Switch "austerity" to "budget cuts" in the entries from the start through the line with "on the state)", changing nothing else and leaving the pictures out of your answer.
** Opening Extracted records block **
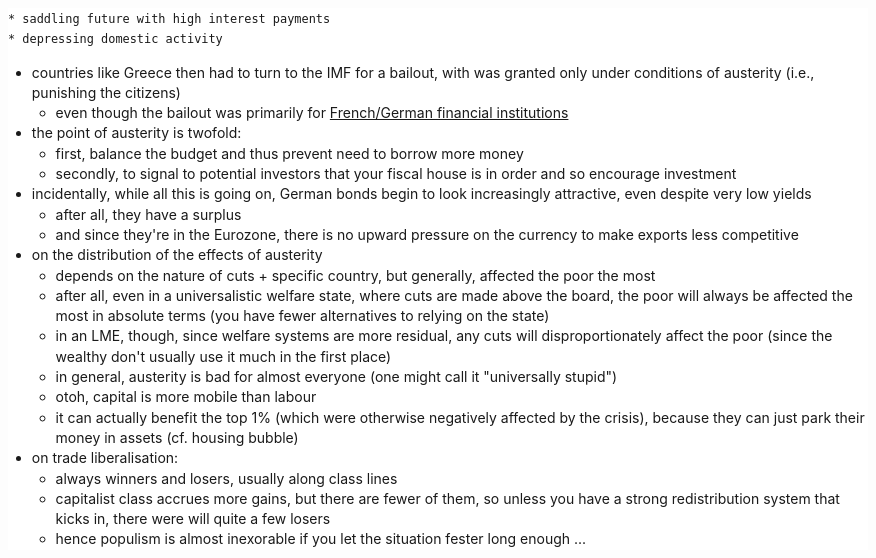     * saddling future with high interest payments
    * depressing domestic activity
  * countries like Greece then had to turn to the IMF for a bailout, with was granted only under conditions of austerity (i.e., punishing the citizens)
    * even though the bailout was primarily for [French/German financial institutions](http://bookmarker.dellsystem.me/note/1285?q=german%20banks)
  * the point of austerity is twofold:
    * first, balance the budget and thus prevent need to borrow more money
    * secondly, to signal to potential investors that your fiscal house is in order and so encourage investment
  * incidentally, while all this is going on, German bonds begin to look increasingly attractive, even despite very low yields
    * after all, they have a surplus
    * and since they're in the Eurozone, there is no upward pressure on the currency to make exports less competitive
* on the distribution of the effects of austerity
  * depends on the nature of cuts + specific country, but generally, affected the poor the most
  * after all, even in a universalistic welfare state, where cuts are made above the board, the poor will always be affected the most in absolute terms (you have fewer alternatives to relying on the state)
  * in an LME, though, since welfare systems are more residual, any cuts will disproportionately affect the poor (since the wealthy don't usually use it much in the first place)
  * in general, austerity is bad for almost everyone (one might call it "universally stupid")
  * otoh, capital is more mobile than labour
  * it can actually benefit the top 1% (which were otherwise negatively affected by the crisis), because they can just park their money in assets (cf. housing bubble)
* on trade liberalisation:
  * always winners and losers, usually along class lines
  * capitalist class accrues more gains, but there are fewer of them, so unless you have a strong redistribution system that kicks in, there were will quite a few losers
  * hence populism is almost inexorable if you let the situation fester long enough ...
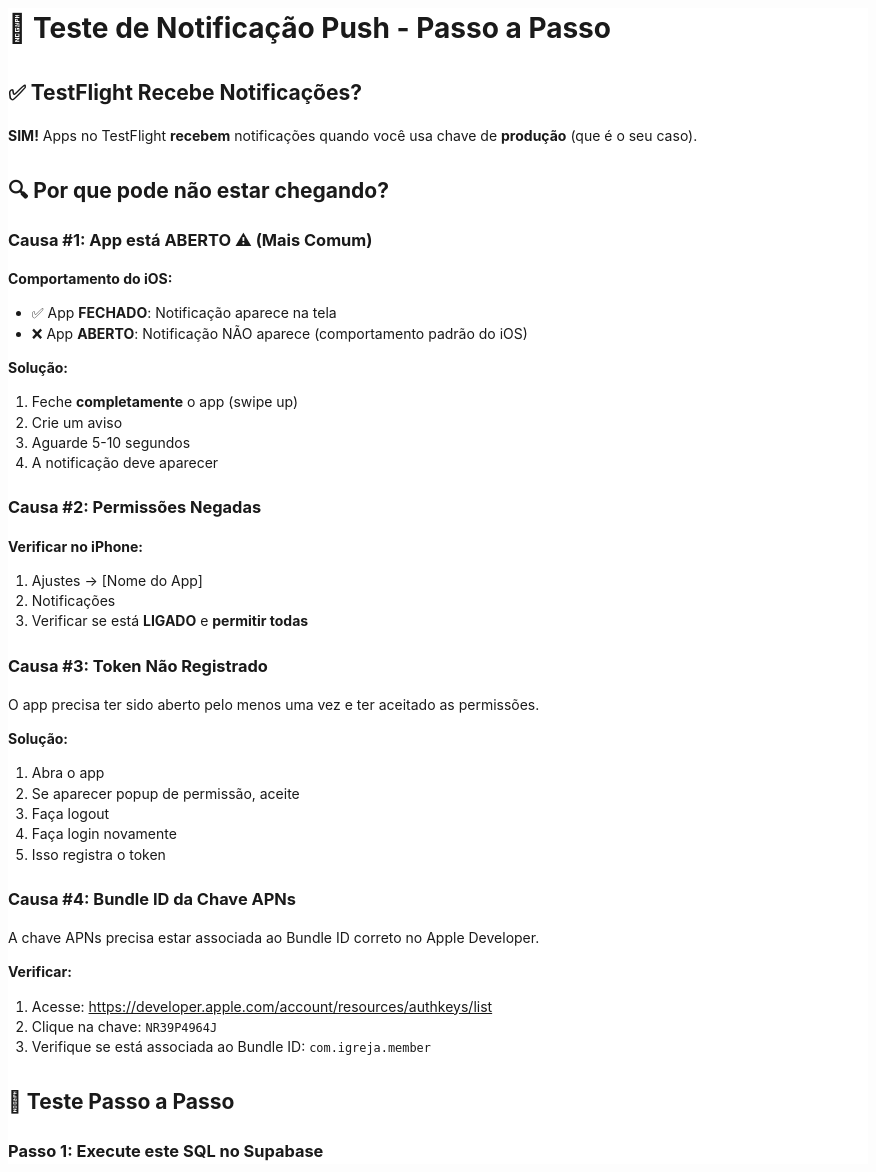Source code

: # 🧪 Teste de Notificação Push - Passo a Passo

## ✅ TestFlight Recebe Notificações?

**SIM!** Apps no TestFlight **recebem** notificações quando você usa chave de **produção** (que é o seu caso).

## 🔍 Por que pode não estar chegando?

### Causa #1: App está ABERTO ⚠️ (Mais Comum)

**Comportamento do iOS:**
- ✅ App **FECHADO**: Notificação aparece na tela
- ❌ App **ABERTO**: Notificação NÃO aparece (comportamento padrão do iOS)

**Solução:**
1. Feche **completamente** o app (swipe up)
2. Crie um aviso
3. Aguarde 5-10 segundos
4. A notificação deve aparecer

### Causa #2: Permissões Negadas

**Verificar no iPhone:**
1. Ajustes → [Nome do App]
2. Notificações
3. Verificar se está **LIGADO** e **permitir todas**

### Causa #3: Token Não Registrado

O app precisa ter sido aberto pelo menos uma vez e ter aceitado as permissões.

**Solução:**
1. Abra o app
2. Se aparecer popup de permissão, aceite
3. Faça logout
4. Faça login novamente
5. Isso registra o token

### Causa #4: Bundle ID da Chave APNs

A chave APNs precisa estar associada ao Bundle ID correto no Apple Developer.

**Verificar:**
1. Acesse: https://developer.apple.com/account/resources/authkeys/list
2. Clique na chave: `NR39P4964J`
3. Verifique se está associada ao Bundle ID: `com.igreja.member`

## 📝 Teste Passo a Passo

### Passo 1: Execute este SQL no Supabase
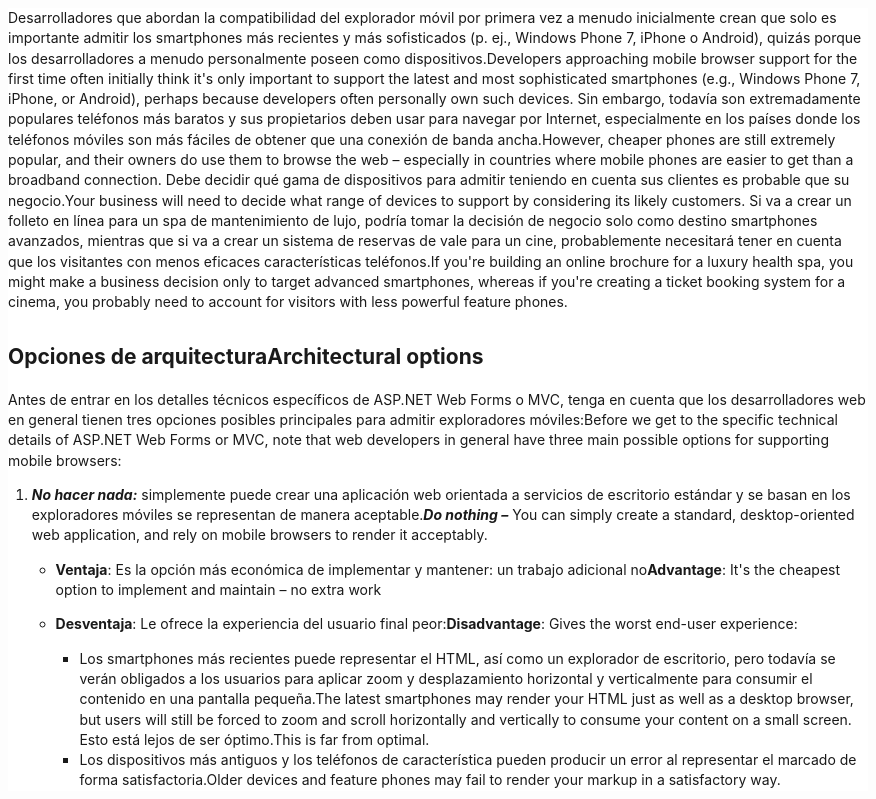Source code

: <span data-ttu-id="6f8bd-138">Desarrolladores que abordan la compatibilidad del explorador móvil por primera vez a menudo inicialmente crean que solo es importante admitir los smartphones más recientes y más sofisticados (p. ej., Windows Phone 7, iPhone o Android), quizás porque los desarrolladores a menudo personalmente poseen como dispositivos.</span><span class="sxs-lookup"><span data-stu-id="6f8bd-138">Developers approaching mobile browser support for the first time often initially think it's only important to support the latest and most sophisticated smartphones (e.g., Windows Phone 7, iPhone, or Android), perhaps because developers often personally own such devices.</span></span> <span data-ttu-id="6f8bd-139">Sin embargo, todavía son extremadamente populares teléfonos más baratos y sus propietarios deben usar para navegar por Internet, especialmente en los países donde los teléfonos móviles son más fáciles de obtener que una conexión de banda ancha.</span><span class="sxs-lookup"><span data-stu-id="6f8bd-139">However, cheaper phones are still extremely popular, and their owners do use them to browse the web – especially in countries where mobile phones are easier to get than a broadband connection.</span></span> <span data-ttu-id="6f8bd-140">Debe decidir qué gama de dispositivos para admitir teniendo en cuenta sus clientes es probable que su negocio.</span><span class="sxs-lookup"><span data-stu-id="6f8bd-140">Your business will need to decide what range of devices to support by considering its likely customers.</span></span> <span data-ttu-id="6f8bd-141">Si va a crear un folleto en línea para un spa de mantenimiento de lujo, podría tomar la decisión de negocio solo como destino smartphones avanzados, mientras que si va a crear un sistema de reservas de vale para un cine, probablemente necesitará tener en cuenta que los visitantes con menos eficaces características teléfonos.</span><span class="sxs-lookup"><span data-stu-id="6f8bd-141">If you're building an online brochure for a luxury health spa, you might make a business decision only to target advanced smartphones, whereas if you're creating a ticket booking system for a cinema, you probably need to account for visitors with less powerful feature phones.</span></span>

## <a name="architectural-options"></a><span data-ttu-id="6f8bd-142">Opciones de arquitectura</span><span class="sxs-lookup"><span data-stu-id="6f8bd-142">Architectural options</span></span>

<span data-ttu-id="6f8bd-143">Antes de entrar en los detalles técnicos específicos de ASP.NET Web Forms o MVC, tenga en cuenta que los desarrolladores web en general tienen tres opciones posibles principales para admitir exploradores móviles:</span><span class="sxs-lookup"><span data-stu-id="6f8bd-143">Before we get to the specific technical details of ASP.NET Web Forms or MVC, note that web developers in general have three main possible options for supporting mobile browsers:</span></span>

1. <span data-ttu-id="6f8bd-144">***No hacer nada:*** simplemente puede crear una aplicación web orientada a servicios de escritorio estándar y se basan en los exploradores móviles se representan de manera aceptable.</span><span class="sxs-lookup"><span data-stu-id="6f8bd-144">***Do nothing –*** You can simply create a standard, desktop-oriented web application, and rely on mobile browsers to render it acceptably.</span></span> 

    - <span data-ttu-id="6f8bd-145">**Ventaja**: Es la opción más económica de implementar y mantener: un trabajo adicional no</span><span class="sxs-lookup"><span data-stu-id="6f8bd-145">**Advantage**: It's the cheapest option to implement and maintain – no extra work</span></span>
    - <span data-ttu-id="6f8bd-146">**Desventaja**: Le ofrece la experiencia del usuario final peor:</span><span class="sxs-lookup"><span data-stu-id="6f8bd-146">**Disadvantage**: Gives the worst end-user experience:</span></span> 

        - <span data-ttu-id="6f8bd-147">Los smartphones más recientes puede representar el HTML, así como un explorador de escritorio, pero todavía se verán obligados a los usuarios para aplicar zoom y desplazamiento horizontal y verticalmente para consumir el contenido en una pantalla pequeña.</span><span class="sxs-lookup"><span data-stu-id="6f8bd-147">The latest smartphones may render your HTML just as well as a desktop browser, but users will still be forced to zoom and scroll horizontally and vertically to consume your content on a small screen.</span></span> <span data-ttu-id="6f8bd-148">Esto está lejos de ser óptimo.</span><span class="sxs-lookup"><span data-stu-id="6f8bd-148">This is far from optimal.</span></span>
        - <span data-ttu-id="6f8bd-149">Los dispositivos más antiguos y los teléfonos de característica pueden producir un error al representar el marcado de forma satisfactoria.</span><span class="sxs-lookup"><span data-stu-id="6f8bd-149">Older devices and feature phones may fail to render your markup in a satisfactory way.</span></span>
** Closing Extracted records block **
The completed task:
     * saddling future with high interest payments
    * depressing domestic activity
  * countries like Greece then had to turn to the IMF for a bailout, with was granted only under conditions of budget cuts (i.e., punishing the citizens)
    * even though the bailout was primarily for [French/German financial institutions](http://bookmarker.dellsystem.me/note/1285?q=german%20banks)
  * the point of budget cuts is twofold:
    * first, balance the budget and thus prevent need to borrow more money
    * secondly, to signal to potential investors that your fiscal house is in order and so encourage investment
  * incidentally, while all this is going on, German bonds begin to look increasingly attractive, even despite very low yields
    * after all, they have a surplus
    * and since they're in the Eurozone, there is no upward pressure on the currency to make exports less competitive
* on the distribution of the effects of budget cuts
  * depends on the nature of cuts + specific country, but generally, affected the poor the most
  * after all, even in a universalistic welfare state, where cuts are made above the board, the poor will always be affected the most in absolute terms (you have fewer alternatives to relying on the state)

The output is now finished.